What this task involves: Write the records out exactly as shown. No pictures.
*** Provided entries ***
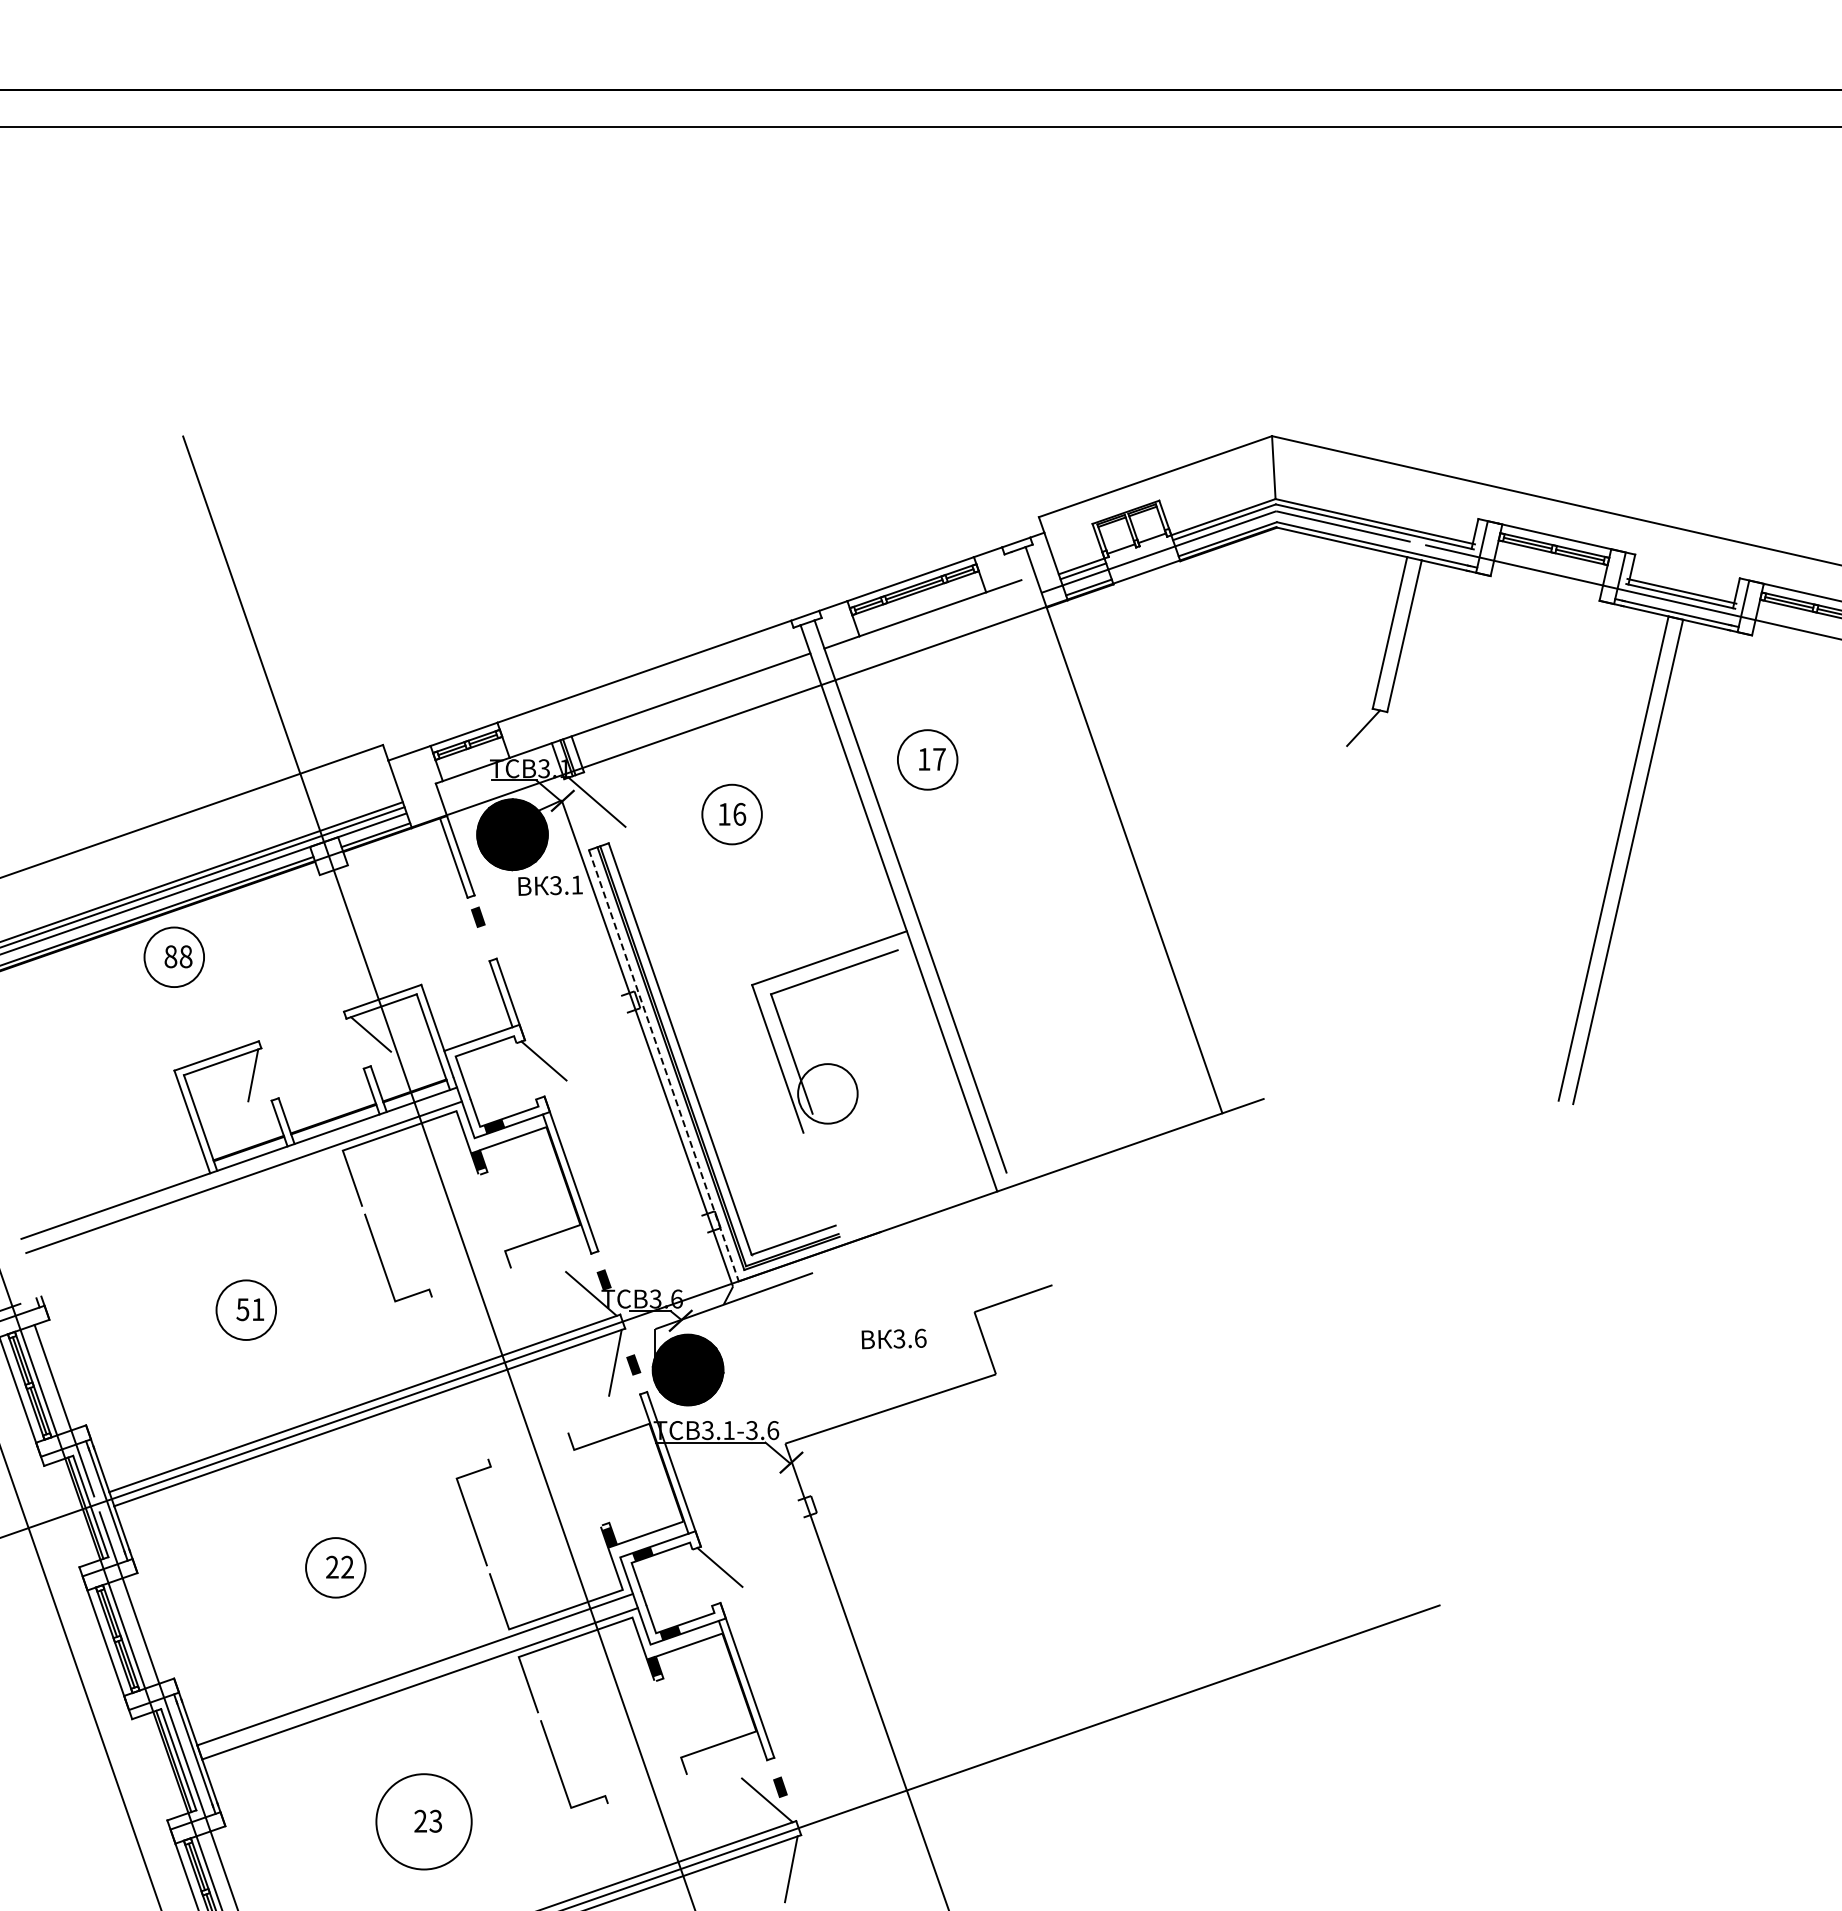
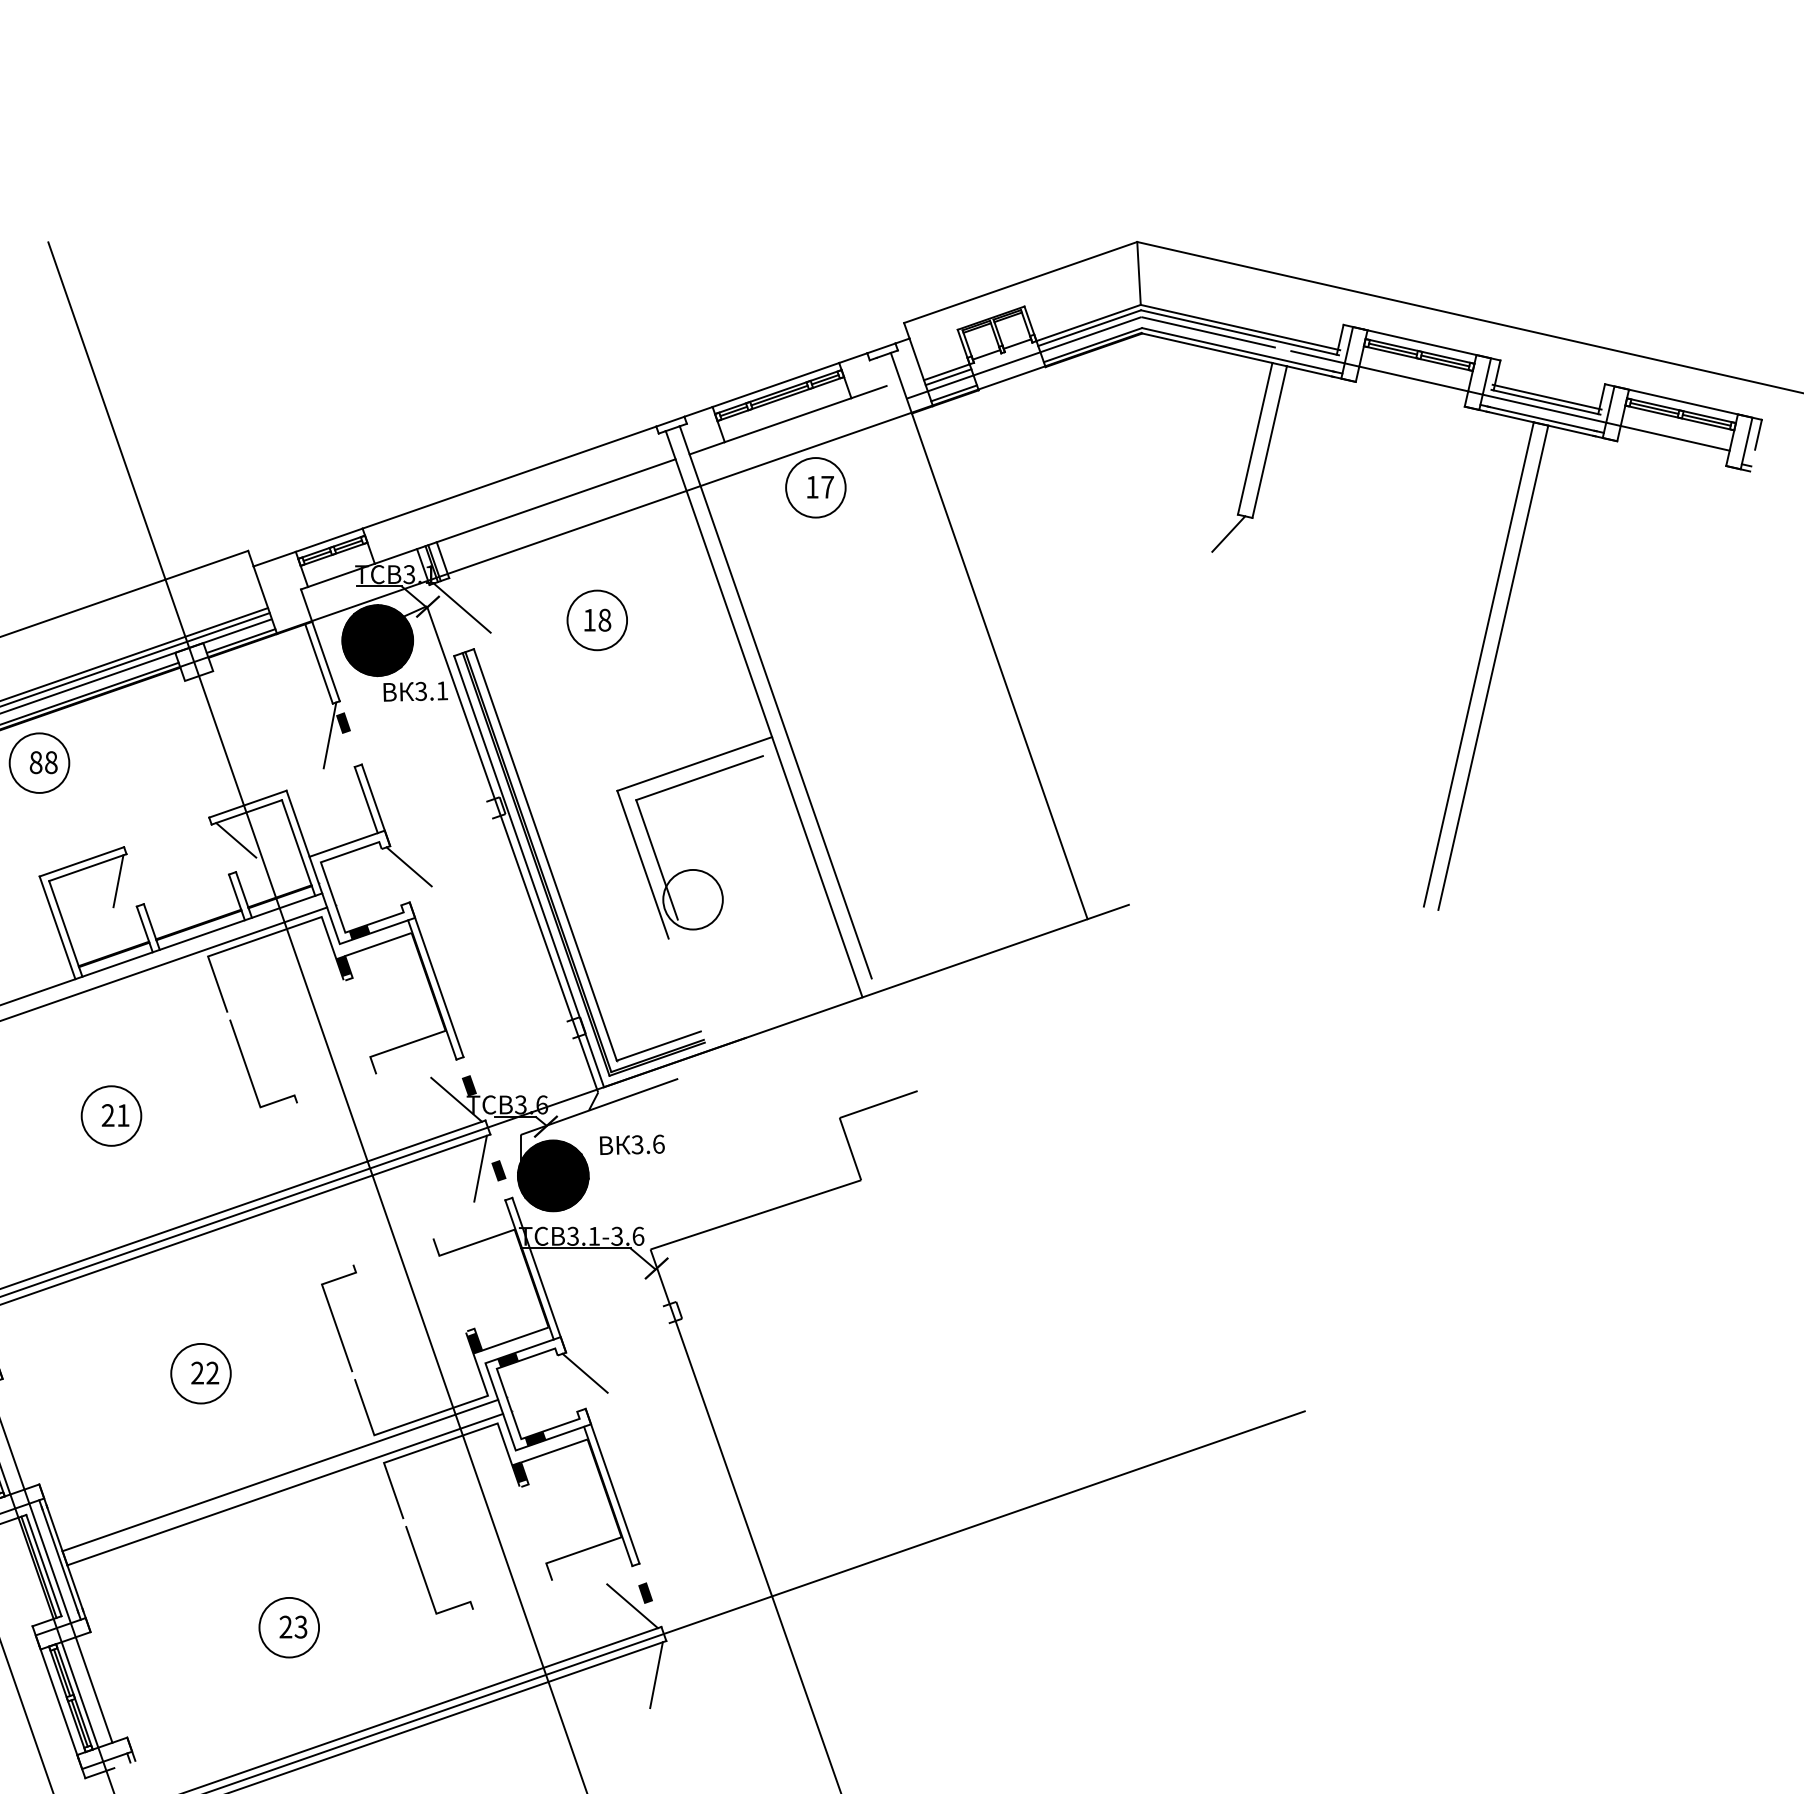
part: (927, 759) -> (815, 487), moved
text: (739, 813) -> (604, 619), 16 -> 18
line: (464, 929) -> (329, 735), added
line: (664, 1066) -> (529, 872), dashed -> solid
text: (242, 1309) -> (107, 1115), 51 -> 21
text: (893, 1338) -> (631, 1144), moved
circle: (423, 1821) -> (288, 1627), size x0.62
***
Written response:
part: (927, 759) -> (815, 487), moved
text: (739, 813) -> (604, 619), 16 -> 18
line: (464, 929) -> (329, 735), added
line: (664, 1066) -> (529, 872), dashed -> solid
text: (242, 1309) -> (107, 1115), 51 -> 21
text: (893, 1338) -> (631, 1144), moved
circle: (423, 1821) -> (288, 1627), size x0.62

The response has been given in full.